▶ **ACTIVITY**
Work through the data below and state how many lines contain "hematoxylin", giving that number alone.
═══ SUPPLIED ENTRIES
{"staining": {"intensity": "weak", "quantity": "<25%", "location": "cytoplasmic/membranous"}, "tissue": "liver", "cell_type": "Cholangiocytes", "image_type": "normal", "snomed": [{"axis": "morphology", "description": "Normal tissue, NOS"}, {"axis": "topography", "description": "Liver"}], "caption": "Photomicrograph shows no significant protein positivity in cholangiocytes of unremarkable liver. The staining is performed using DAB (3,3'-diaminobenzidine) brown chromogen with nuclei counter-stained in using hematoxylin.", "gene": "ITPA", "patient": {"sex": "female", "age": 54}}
══════
═══ SUPPLIED ENTRIES
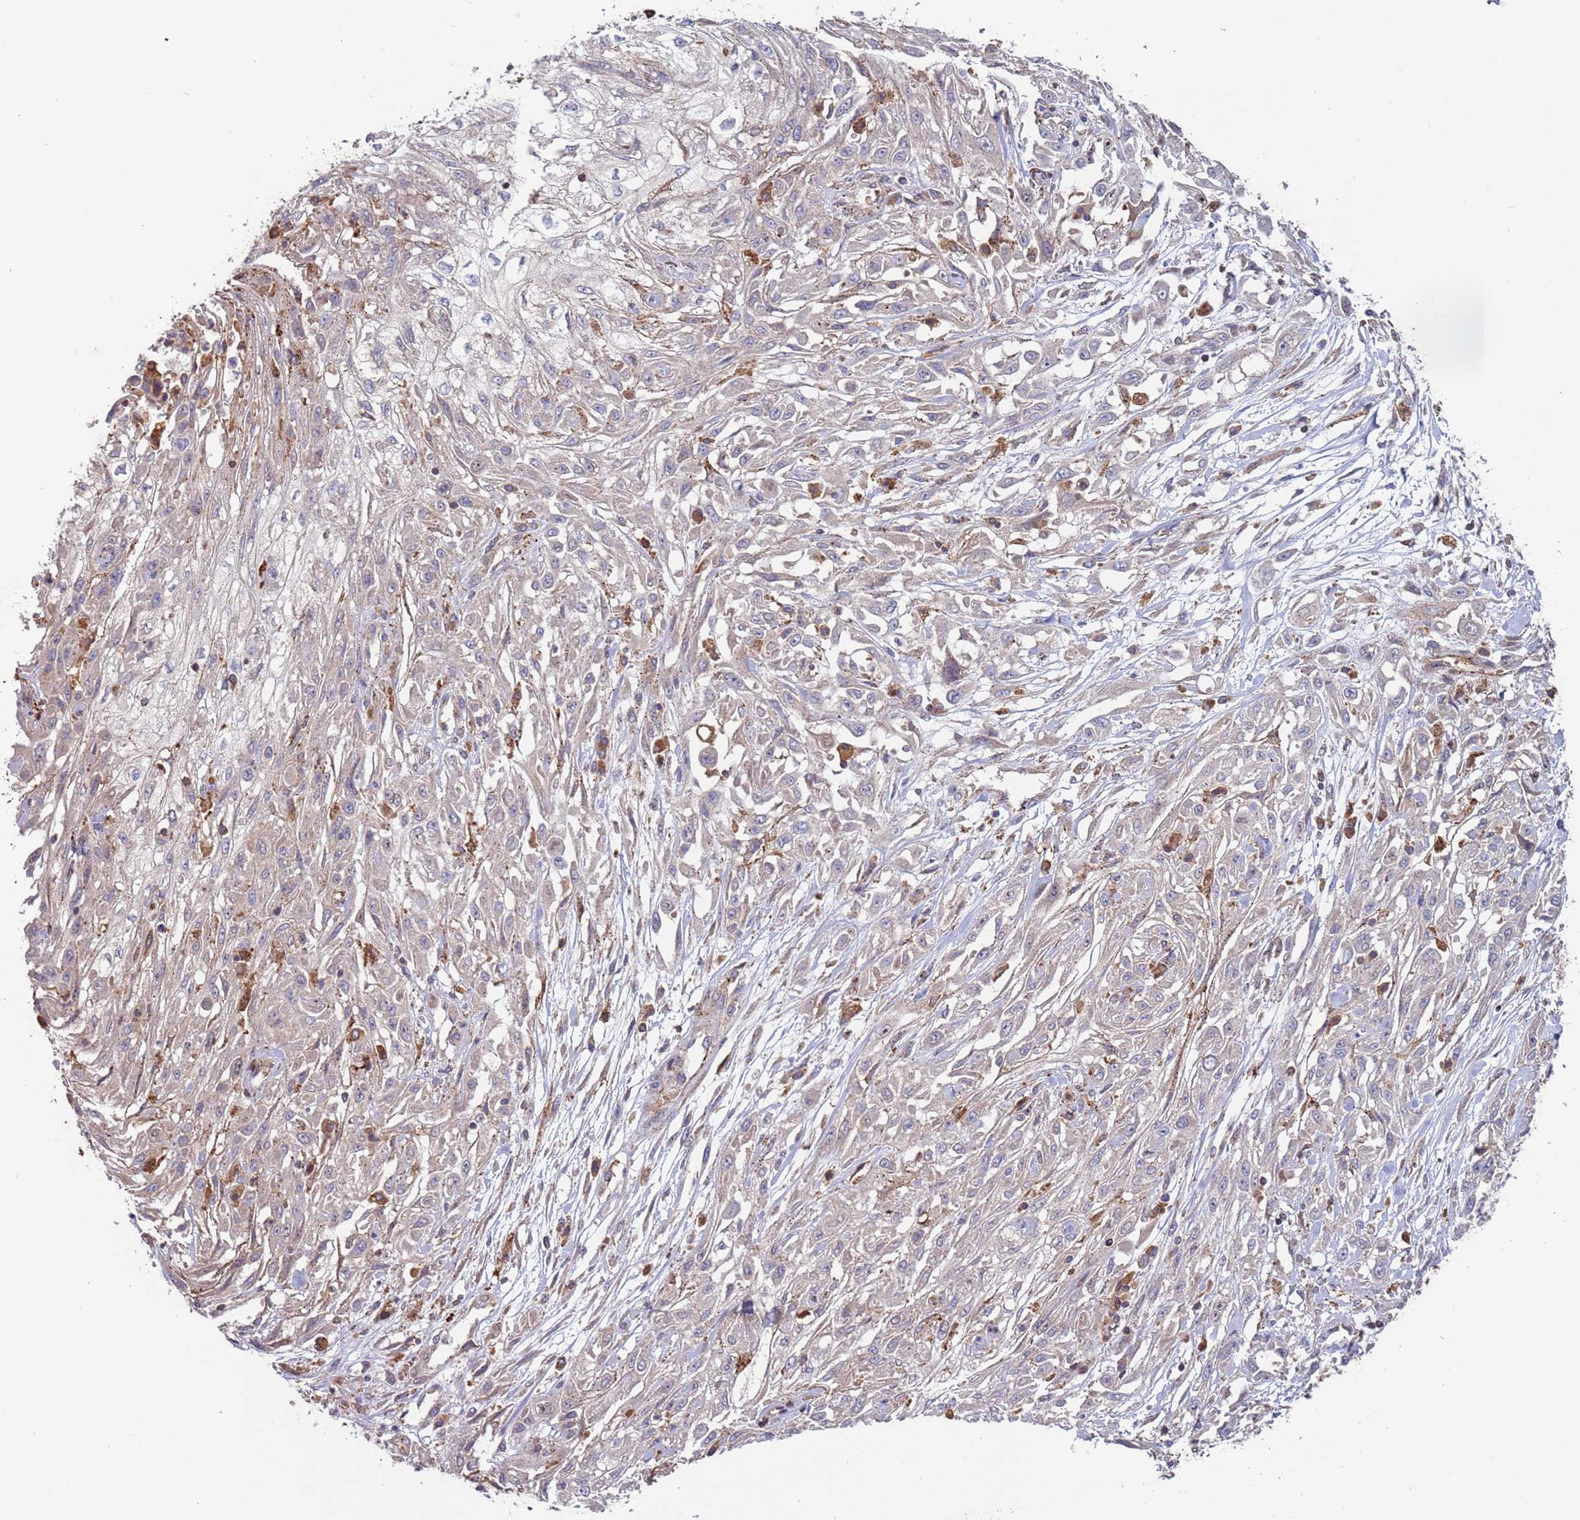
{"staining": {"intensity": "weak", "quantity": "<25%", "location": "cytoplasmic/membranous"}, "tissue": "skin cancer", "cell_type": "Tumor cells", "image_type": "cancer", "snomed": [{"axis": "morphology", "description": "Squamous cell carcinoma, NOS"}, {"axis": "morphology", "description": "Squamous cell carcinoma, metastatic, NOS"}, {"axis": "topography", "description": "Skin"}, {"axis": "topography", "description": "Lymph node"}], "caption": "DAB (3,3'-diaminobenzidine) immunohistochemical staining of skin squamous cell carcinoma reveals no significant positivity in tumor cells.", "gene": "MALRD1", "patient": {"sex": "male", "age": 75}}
══════
═══ SUPPLIED ENTRIES
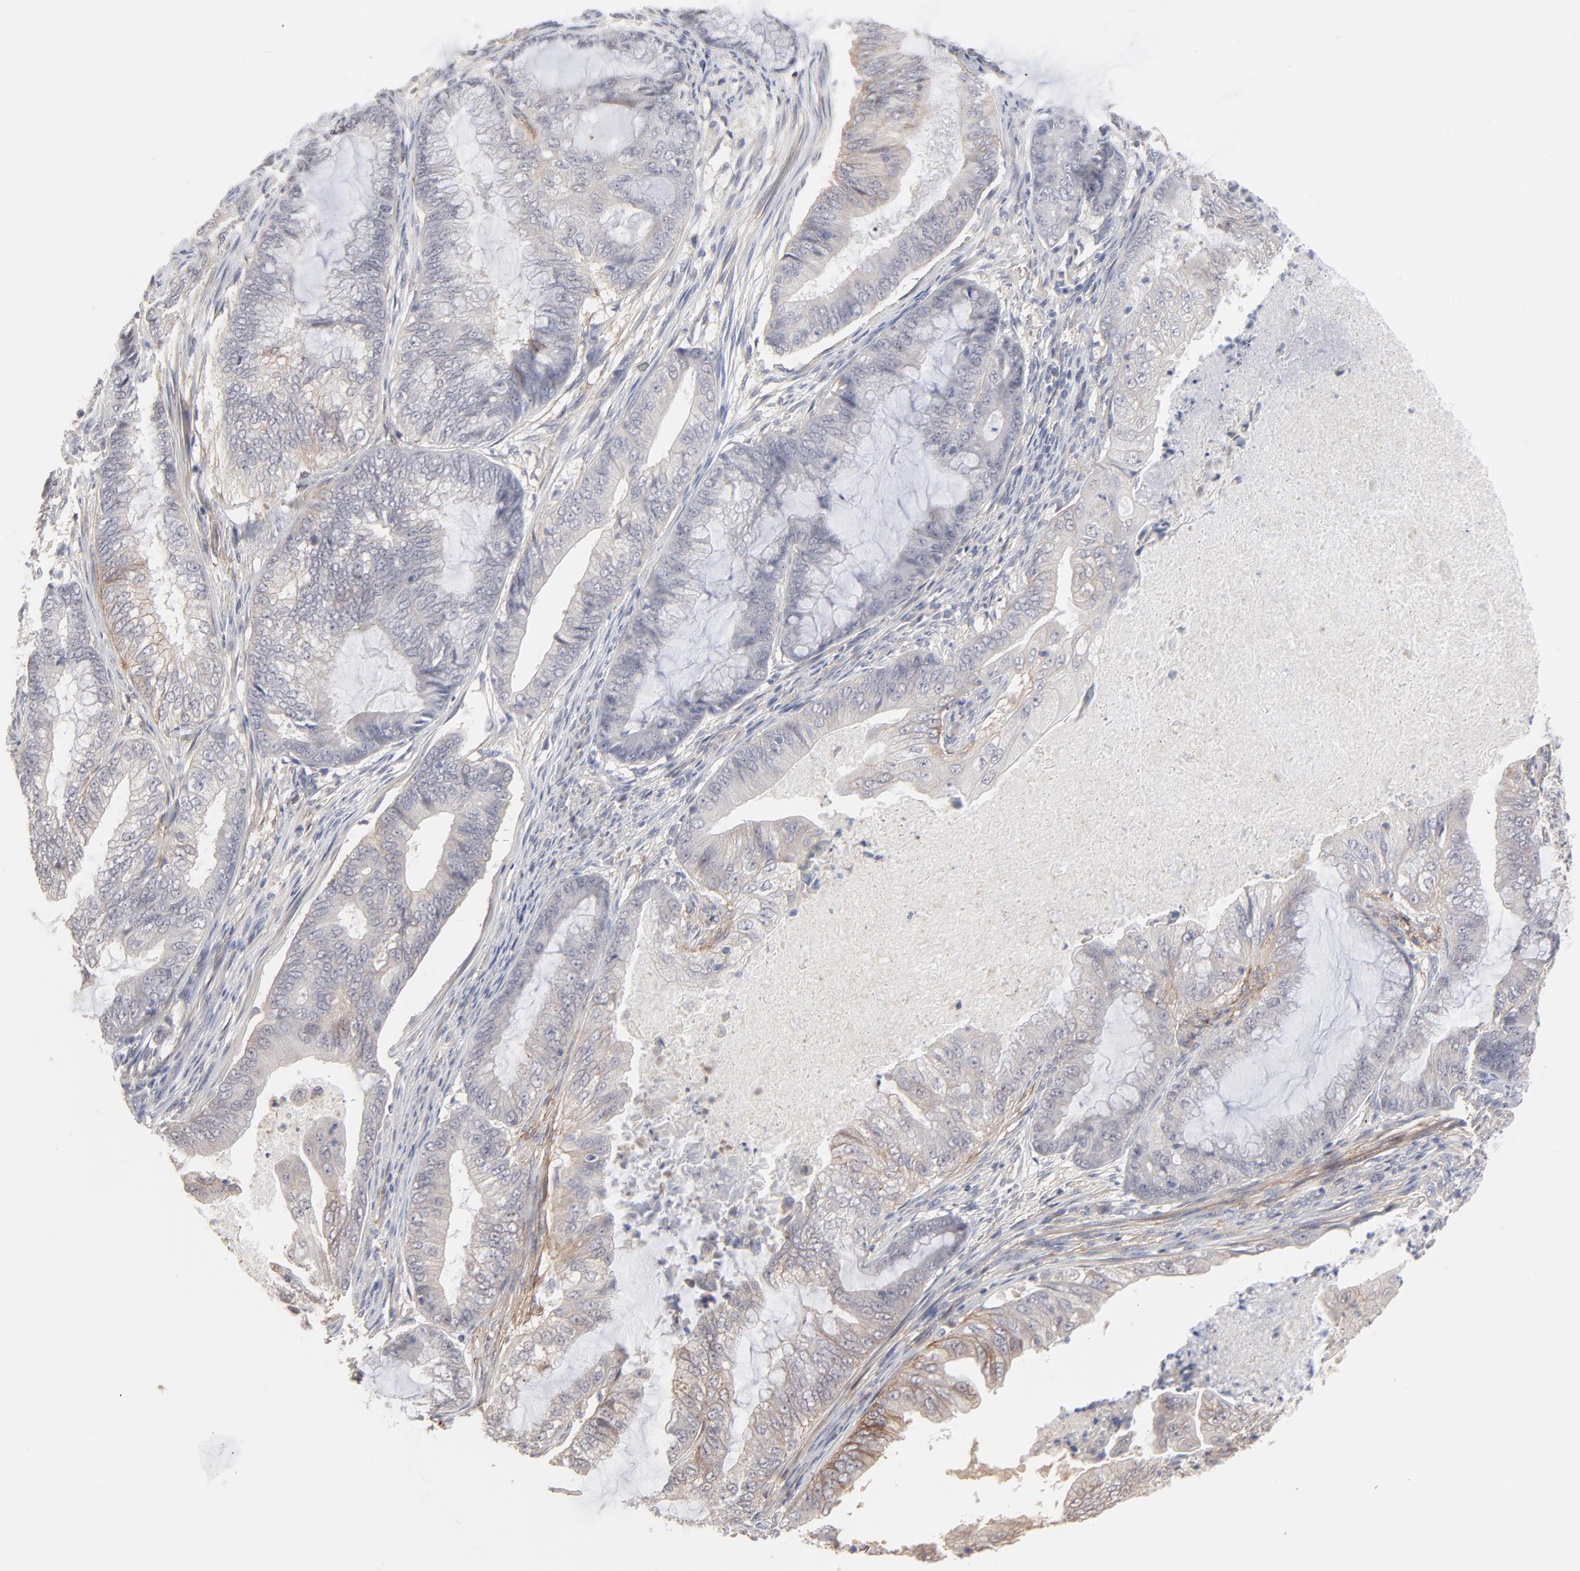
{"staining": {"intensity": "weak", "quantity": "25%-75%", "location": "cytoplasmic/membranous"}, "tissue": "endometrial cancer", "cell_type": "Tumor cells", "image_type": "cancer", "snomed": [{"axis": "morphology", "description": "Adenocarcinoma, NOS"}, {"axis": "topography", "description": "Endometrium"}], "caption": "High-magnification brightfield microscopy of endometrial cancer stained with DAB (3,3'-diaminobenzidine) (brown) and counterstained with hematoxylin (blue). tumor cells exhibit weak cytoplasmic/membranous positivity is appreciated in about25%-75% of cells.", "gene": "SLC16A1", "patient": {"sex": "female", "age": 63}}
══════
▶ **EXERCISE OUTPUT**
2